Publication information
- Publisher: Stickman Graphics
- Format: graphic novel
- Publication date: September 2002
- Main character(s): Renee DuBoise Paul Whythe Isabelle Desanto

Creative team
- Created by: Kevin Tinsley
- Written by: Kevin Tinsley
- Artist: Tim Smith 3
- Colorist: Kevin Tinsley

Collected editions
- Softcover: ISBN 0-9675423-2-4
- Hardcover: ISBN 0-9675423-1-6

= Festering Season =

2002 graphic novel by Kevin Tinsley

The Festering Season is a graphic novel created by Kevin Tinsley with artist Tim Smith 3. It was published as a first-run graphic novel by Stickman Graphics in 2002.

==Plot==
After the owner of an East Village botanicas is killed in a bizarre police shooting, her daughter, Rene Duboise is summoned back to New York from Haiti, interrupting her Vodou training. Upon her return, Rene realizes that she is being watched and that there is something more sinister going on in the city.
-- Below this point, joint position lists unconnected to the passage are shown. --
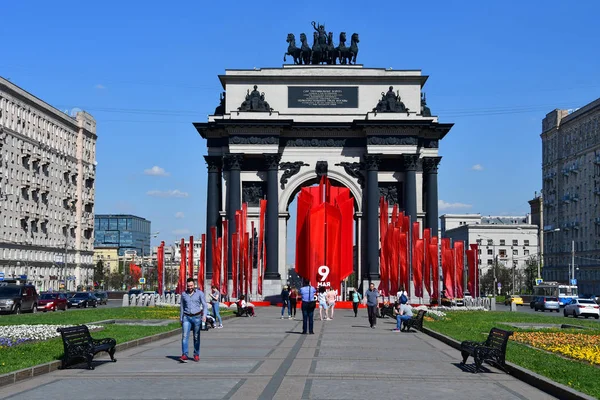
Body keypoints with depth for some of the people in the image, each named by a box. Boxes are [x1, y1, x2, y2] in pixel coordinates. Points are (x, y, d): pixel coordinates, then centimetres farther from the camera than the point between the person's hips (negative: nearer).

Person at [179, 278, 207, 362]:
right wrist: (181, 319, 16)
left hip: (196, 317, -1)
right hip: (186, 317, 2)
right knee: (184, 336, -12)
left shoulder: (200, 293, -2)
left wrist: (204, 315, -19)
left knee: (196, 337, 6)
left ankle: (196, 355, 17)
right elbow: (182, 307, 15)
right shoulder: (183, 294, 6)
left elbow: (204, 305, -4)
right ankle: (184, 355, -18)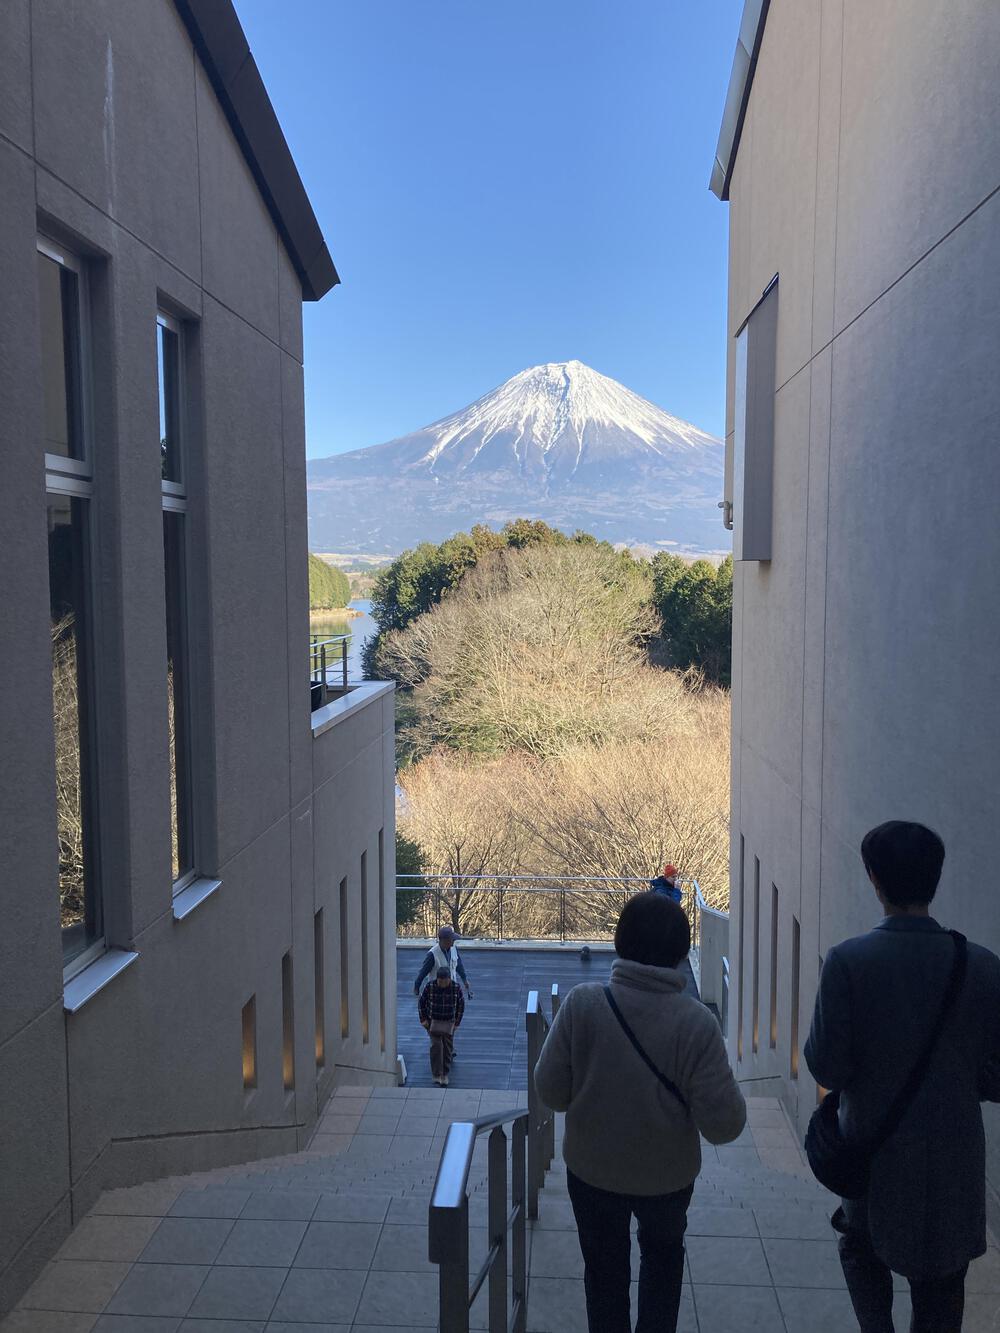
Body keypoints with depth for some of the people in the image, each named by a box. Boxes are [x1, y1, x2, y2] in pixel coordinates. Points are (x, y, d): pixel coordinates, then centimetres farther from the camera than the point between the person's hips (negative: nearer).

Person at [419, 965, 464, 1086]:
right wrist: (423, 1019, -4)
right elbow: (422, 1002, -2)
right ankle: (436, 1075, -7)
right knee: (436, 1046, -14)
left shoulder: (456, 987, -13)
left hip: (449, 1022, 1)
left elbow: (461, 1005, 0)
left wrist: (457, 1022, 0)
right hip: (433, 1021, -1)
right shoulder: (430, 986, -15)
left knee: (447, 1048, 2)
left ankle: (444, 1076, 15)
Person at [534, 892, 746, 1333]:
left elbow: (551, 1091, -14)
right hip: (667, 1176, 0)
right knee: (663, 1254, 32)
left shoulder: (581, 1003, -23)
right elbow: (723, 1125, -21)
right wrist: (728, 1086, -1)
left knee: (604, 1271, 25)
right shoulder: (696, 1022, -25)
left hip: (592, 1170, 0)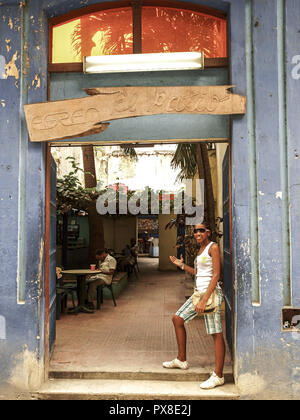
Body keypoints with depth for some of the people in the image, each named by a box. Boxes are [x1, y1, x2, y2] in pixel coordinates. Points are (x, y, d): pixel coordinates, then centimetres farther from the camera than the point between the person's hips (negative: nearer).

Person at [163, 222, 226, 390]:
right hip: (199, 292, 10)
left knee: (216, 334, -4)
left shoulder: (213, 247, -10)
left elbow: (216, 275, -17)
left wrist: (204, 300, -22)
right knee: (178, 319, 14)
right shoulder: (201, 249, 17)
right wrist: (182, 265, 16)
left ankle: (218, 376, 4)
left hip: (211, 293, -10)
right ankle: (182, 360, 26)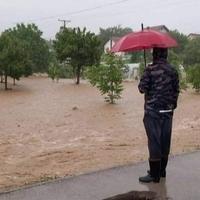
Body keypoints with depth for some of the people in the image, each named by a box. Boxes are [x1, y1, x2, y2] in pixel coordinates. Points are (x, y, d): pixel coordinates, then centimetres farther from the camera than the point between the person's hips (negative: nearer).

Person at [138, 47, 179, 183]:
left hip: (153, 111, -5)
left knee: (154, 141, -1)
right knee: (165, 141, 13)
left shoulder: (150, 69, -11)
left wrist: (142, 85, 10)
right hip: (167, 111, 6)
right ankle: (162, 170, 25)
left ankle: (154, 174, 3)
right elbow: (176, 90, 9)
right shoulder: (173, 71, 5)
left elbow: (142, 88, -12)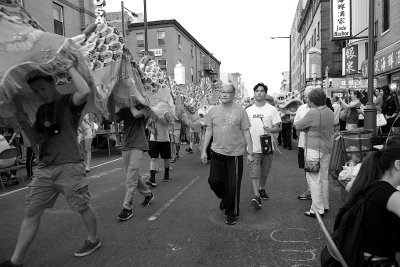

At the same time, Paul Whythe, a cultural anthropology professor at New York University is asked to consult with the NYPD’s Cult Related Task Force on dead body unearthed in Brooklyn Heights. He recognizes the ritualized nature of the burial to be related to the religion of Palo, but becomes suspicious of the East Village shooting’s relationship with the similar religion of Vodou.

Rene realizes that a drug smuggler by the name of Gangleos is behind a series of ritualistic crimes, including her mother’s death, after a confrontation with Isabelle Desanto, whose brother had also been murdered after seeking counsel with Rene’s mother. After a meeting with Paul shortly thereafter, Rene is able to piece together a far greater threat being orchestrated against the entire city. However the extent and purpose of which remain a mystery until near the end of the story.

==Influences==
The Festering Season is an extremely polemical story that is particularly critical of the Giuliani administration and highly politicized police procedures that were implemented during his tenure in office. It was described “no light read,” “highly original” and “socially conscious” in reviews and even received an extensive write up in The New York Times.

In the afterword of the graphic novel, Tinsley cites numerous incidents and news reports on police brutality, racial profiling, weakened constitutional rights and Vodou curses that influenced and inspired his story. There are footnotes throughout the afterword that reference numerous Village Voice articles and an article from the New York Post that was emblazoned with a front-page headline that read: Black Magic Woman.

==Art Style==
Tim Smith’s art is heavily influenced by Japanese Manga, but is reproduced from his original pencils, occasionally appearing rough, and revealing sketchy construction lines. Photographic backgrounds of actual locations are used often throughout the book to varying degrees of success.

The coloring is notable in that utilizes a two-color printing process that was originally used during the early 1900s. Tinsley stated in an interview that The Festering Season was begun using a grayscale palette, but that he felt it was lacking impact. At this time he “remembered an old art history lesson about Norman Rockwell’s” early work on the Saturday Evening Post which was reproduced in two-color. Tinsley has gone on to use this same process on subsequent graphic novels.